Benny Buller after the ringing of the bell at the NYSE on October 7, 2021. VELO3D CEO Benny Buller after the ringing of the bell at the NYSE on October 7, 2021. Image courtesy of VELO3D.

Also, in December, Velo3D sold 36 million shares of stock, each for 50 cents. From this sale, they expected to make about $18 million before expenses. The deal also included warrants, allowing buyers to purchase more shares at 56.5 cents each, valid for five years. The funds from the share sale are earmarked for routine business expenses, equipment purchases, and general corporate purposes. Velo3D changed some loan agreements, agreeing to pay $25 million to noteholders. This move, scheduled for the same day as the stock sale, helps the company avoid repaying a large portion of debt in early 2024, which gives them more room to manage their money.

Not a Lone Scenario

Velo3D is not the first 3D printing business to receive such a notice from the NYSE. Similar notices were issued to Desktop Metal (NYSE: DM) and Markforged (NYSE: MKFG). Both were notified of non-compliance under the same rule, primarily due to their stock prices dipping below the $1 threshold over a 30-day trading period. Like Velo3D, these companies were given six months to regain compliance and are actively working on strategies to fix these issues. One of the common options they are considering is a reverse stock split. This move would reduce the number of shares in the market, ideally increasing the stock price and meeting the NYSE’s requirements.

Apart from Velo3D, the NYSE issued Continued Listing Standards Notices to several companies, including Finance of America Companies (NYSE: FOA), FOXO Technologies (NYSE American: FOXO), and Li-Cycle Holdings (NYSE: LICY). In 2023’s uncertain economic and geopolitical climate, many companies, especially those with low-priced stocks, faced pressure regarding their listing status. According to a recent Bloomberg story, since early 2023, hundreds of small public companies have been at risk of delisting from both the NYSE and Nasdaq for not complying with continued listing requirements, particularly failing to maintain a minimum $1 closing bid price per share for 30 consecutive business days.

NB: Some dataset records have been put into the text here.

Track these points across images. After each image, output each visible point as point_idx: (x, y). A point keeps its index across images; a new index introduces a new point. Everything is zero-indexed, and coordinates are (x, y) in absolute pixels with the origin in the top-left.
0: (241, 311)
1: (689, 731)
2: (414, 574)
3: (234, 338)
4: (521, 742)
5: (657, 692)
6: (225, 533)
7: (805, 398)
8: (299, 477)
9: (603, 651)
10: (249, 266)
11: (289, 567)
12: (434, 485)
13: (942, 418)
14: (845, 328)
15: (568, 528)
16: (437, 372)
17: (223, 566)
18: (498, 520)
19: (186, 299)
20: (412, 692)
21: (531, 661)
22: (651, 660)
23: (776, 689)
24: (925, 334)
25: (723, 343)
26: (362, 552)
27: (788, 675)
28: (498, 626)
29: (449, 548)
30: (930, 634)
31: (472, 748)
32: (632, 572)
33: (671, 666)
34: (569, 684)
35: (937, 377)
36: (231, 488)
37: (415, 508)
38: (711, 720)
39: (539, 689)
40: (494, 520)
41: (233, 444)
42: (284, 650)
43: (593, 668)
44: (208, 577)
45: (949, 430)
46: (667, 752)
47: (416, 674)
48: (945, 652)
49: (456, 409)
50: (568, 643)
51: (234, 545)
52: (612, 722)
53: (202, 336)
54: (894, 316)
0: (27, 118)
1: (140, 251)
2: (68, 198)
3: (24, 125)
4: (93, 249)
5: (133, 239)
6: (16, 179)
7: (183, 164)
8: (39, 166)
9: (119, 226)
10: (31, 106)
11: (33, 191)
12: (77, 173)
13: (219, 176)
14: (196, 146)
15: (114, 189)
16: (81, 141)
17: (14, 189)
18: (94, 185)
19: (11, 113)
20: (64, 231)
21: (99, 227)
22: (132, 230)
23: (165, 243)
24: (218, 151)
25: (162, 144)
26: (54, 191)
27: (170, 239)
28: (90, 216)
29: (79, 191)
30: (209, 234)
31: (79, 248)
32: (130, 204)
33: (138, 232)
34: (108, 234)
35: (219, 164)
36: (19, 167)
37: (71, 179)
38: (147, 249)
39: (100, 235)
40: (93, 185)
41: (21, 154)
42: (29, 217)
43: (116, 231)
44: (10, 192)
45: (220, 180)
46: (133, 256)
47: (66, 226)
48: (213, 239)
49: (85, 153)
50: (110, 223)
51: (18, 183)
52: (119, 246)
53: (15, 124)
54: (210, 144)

Receiving a Continued Listing Standards Notice marks a crucial point for a company on the NYSE. If the problems mentioned in these notices, like low stock prices, aren’t fixed, they could result in something worse: delisting from the exchange. Delisting is a separate process that, unlike the notices, has been observed more frequently.

In December 2023, the NYSE delisted 30 companies. This figure aligns with the trend observed over the past few years, with 41 companies delisted in December 2022, 29 in 2021, 31 in 2020, and 39 in 2019. Calculating the average, roughly 35 companies have been delisted each December from 2019 to 2023. Moreover, the NYSE recorded the highest number of companies delisting between 2020 and 2021, dropping 15.28% year-over-year from 2,873 to 2,434.

Velo3D helps create space technology. Image courtesy of Velo3D.

However, despite the financial headwinds, and as the 3D printing industry evolves, companies like Velo3D are adapting and exploring new pathways to growth and stability. Velo3D, which went public in 2021, initially saw its stock valued significantly higher at its debut, close to $10. But since November 22, 2023, the company’s stock has been trading below the $1 mark. As of the second week of January 2024, Velo3D’s stock value further declined, trading at under 40 cents. This situation underlines the volatility and challenges in the stock market, particularly for emerging technologies like 3D printing.